RECOMMENDED SHIRAKAWA RAMEN RESTAURANTS

Tora Shokudo

Tora Shokudo is a well-known restaurant that inherits the taste of its predecessor. The noodles are hand-made and it has an irresistible crunchy texture. They go down your throat and are a perfect combination with the soup, and the more you eat, the more delicious they get. The Shirakawa ramen they serve have a refreshing soy sauce soup and smooth curly noodles.

Address: 1 Kurabeishi Takinojiri, Shirakawa 961-0017 Fukushima Prefecture
Phone Number: 0248-22-3426
Hours Open: 11:00-14:30, 16:00-18:00

Nidaime Imanoya

Nidaime Imanoya is an affiliated store of the current house in Nishigo village. The Shirakawa Ramen they served is topped with kaiware instead of spinach, which is also a feature of Shirakawa ramen, and the char siu. The characteristic of Shirakawa ramen is the compatibility of this soup and soy sauce, which brings out the umami of chicken even though it is smooth and has no unpleasant taste.

Address: 105-3 Nishihara, Nishigo-mura, Nishishirakawa-gun, Fukushima Prefecture
Phone Number: 0248-57-4030
Hours Open: [Weekdays] 11: 00-16: 00, [Sundays / holidays] 11: 00-18: 00 / Closed on Tuesdays

Suzuki Shokudo

The owner, who trained at the famous Shirakawa ramen shop “Tora Shokudo,” said that the Suzuki Shokudo is an independent shop and has been protecting the reputation of Shirakawa ramen for over 30 years.
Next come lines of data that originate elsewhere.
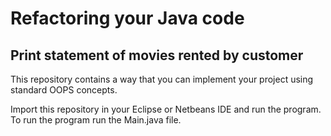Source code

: # Refactoring your Java code


## Print statement of movies rented by customer

This repository contains a way that you can implement your project using standard OOPS concepts.

Import this repository in your Eclipse or Netbeans IDE and run the program. To run the program run the Main.java file.

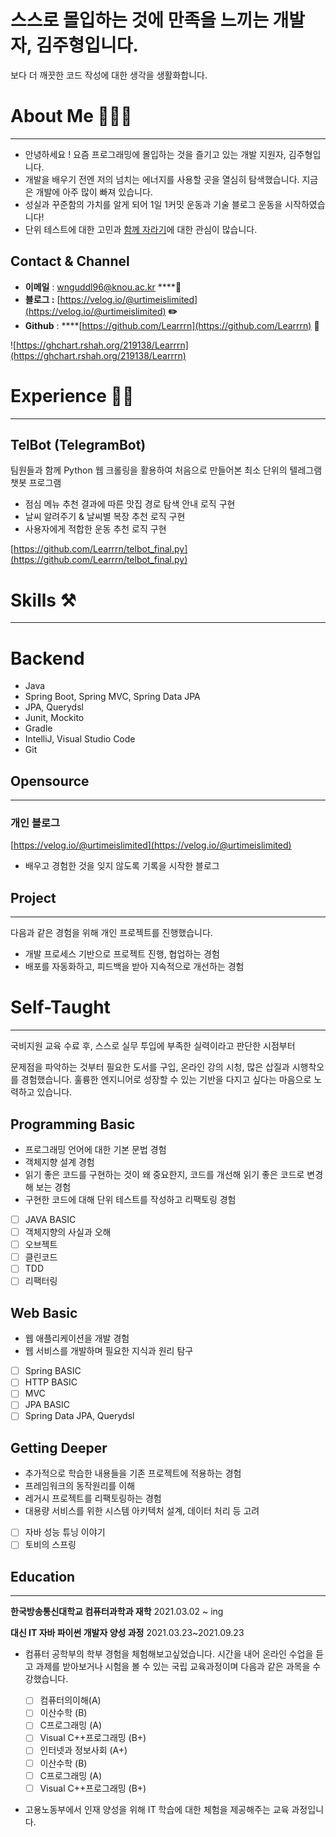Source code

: # 스스로 몰입하는 것에 만족을 느끼는 개발자, 김주형입니다.
보다 더 깨끗한 코드 작성에 대한 생각을 생활화합니다.


# **About Me**  🧑🏻‍💻

---

- 안녕하세요 ! 요즘 프로그래밍에 몰입하는 것을 즐기고 있는 개발 지원자, 김주형입니다.
- 개발을 배우기 전엔 저의 넘치는 에너지를 사용할 곳을 열심히 탐색했습니다. 지금은 개발에 아주 많이 빠져 있습니다.
- 성실과 꾸준함의 가치를 알게 되어 1일 1커밋 운동과 기술 블로그 운동을 시작하였습니다!
- 단위 테스트에 대한 고민과 [함께 자라기](http://www.yes24.com/Product/Goods/67350256)에 대한 관심이 많습니다.

## **Contact & Channel**

- **이메일** : wnguddl96@knou.ac.kr ****📧
- **블로그 :** [https://velog.io/@urtimeislimited](https://velog.io/@urtimeislimited) **✏️**
- **Github** :  ****[https://github.com/Learrrn](https://github.com/Learrrn) 📓

![https://ghchart.rshah.org/219138/Learrrn](https://ghchart.rshah.org/219138/Learrrn)

# **Experience 🏃‍♂️**

---

## TelBot (TelegramBot)

팀원들과 함께 Python 웹 크롤링을 활용하여 처음으로 만들어본
최소 단위의 텔레그램 챗봇 프로그램

- 점심 메뉴 추천 결과에 따른 맛집 경로 탐색 안내 로직 구현
- 날씨 알려주기 & 날씨별 복장 추천 로직 구현
- 사용자에게 적합한 운동 추천 로직 구현

[https://github.com/Learrrn/telbot_final.py](https://github.com/Learrrn/telbot_final.py)

# **Skills ⚒**

---

# Backend
- Java
- Spring Boot, Spring MVC, Spring Data JPA
- JPA, Querydsl
- Junit, Mockito
- Gradle
- IntelliJ, Visual Studio Code
- Git

## **Opensource**

---

### 개인 블로그

[https://velog.io/@urtimeislimited](https://velog.io/@urtimeislimited) 

- 배우고 경험한 것을 잊지 않도록 기록을 시작한 블로그

## **Project**

---

다음과 같은 경험을 위해 개인 프로젝트를 진행했습니다.

- 개발 프로세스 기반으로 프로젝트 진행, 협업하는 경험
- 배포를 자동화하고, 피드백을 받아 지속적으로 개선하는 경험

# Self-Taught

---

국비지원 교육 수료 후, 스스로 실무 투입에 부족한 실력이라고 판단한 시점부터

문제점을 파악하는 것부터 필요한 도서를 구입, 온라인 강의 시청, 많은 삽질과 시행착오를 경험했습니다. 훌륭한 엔지니어로 성장할 수 있는 기반을 다지고 싶다는 마음으로 노력하고 있습니다.

## Programming Basic

- 프로그래밍 언어에 대한 기본 문법 경험
- 객체지향 설계 경험
- 읽기 좋은 코드를 구현하는 것이 왜 중요한지, 코드를 개선해 읽기 좋은 코드로 변경해 보는 경험
- 구현한 코드에 대해 단위 테스트를 작성하고 리팩토링 경험

- [ ] JAVA BASIC
- [ ] 객체지향의 사실과 오해
- [ ] 오브젝트
- [ ] 클린코드
- [ ] TDD
- [ ] 리팩터링

## Web Basic

- 웹 애플리케이션을 개발 경험
- 웹 서비스를 개발하며 필요한 지식과 원리 탐구

- [ ] Spring BASIC
- [ ] HTTP BASIC
- [ ] MVC
- [ ] JPA BASIC
- [ ] Spring Data JPA, Querydsl

## Getting Deeper

- 추가적으로 학습한 내용들을 기존 프로젝트에 적용하는 경험
- 프레임워크의 동작원리를 이해
- 레거시 프로젝트를 리팩토링하는 경험
- 대용량 서비스를 위한 시스템 아키텍처 설계, 데이터 처리 등 고려

- [ ] 자바 성능 튜닝 이야기
- [ ] 토비의 스프링

## **Education**

---

**한국방송통신대학교 컴퓨터과학과 재학**  2021.03.02 ~ ing

**대신 IT 자바 파이썬 개발자 양성 과정** 2021.03.23~2021.09.23

- 컴퓨터 공학부의 학부 경험을 체험해보고싶었습니다.  시간을 내어 온라인 수업을 듣고 과제를 받아보거나 시험을 볼 수 있는 국립  교육과정이며 다음과 같은 과목을 수강했습니다.


  - [ ] 컴퓨터의이해(A)
  - [ ] 이산수학 (B)
  - [ ] C프로그래밍 (A)
  - [ ] Visual C++프로그래밍 (B+)
  - [ ] 인터넷과 정보사회 (A+)
  - [ ] 이산수학 (B)
  - [ ] C프로그래밍 (A)
  - [ ] Visual C++프로그래밍 (B+)

- 고용노동부에서 인재 양성을 위해 IT 학습에 대한 체험을 제공해주는 교육 과정입니다.
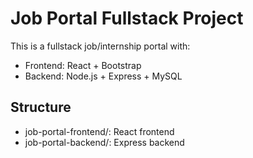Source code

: # Job Portal Fullstack Project

This is a fullstack job/internship portal with:
- Frontend: React + Bootstrap
- Backend: Node.js + Express + MySQL

## Structure
- job-portal-frontend/: React frontend
- job-portal-backend/: Express backend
They are particular when it comes to the thick soy sauce soup of the char siu. The char siu roasted over charcoal has a slight fragrance and is soft and fluffy.

Address: 71-32 Dojokoji, Shirakawa City, Fukushima Prefecture
Phone Number: 0248-22-8721
Hours Open: 11: 30-18: 30 / Closed on Wednesdays

Kafuutei

Kafuutei another ramen restaurant offers a solid soy sauce-based soup and the noodles are characterized by “hand-kneaded aged curly noodles,” which are rare noodles that have been aged for two days or more. The restaurant recommends char siu noodles, which are topped with a lot of char siu that has been grilled over charcoal. This homemade char siu is a specialty of the owner of the shop, the soup and noodles are as good as the char siu.

Address: 44-16 Onigoe, Shirakawa City, Fukushima Prefecture
Phone Number: 0248-22-8314
Hours Open: 11: 00-19: 00 / Closed on Tuesdays (finished as soon as the ingredients run out)

CONCLUSION

Shirakawa Ramen

Today ramen has become a symbol and historical figure of Japanese culture and history. Ramen has extended its reach globally around the world. Traditional ramen remains integral in Japanese culture but more shops in prominent cities in the United States that specialize in ramen have opened up. Nonetheless, it’s still hard to get authentic Japanese ramen unless one is near the large diverse cities. On the other hand, instant noodles have become available almost everywhere in the world. They can be found at almost any supermarket store. 

Instant noodles are especially prominent among college students since it is cheap and affordable to get. Although ramen has now become a global trend, its deep roots will always be attached to Japan’s history. Ramen has come to be what it is today thanks to the historical events that occurred in Japan, and the people inspired by those events.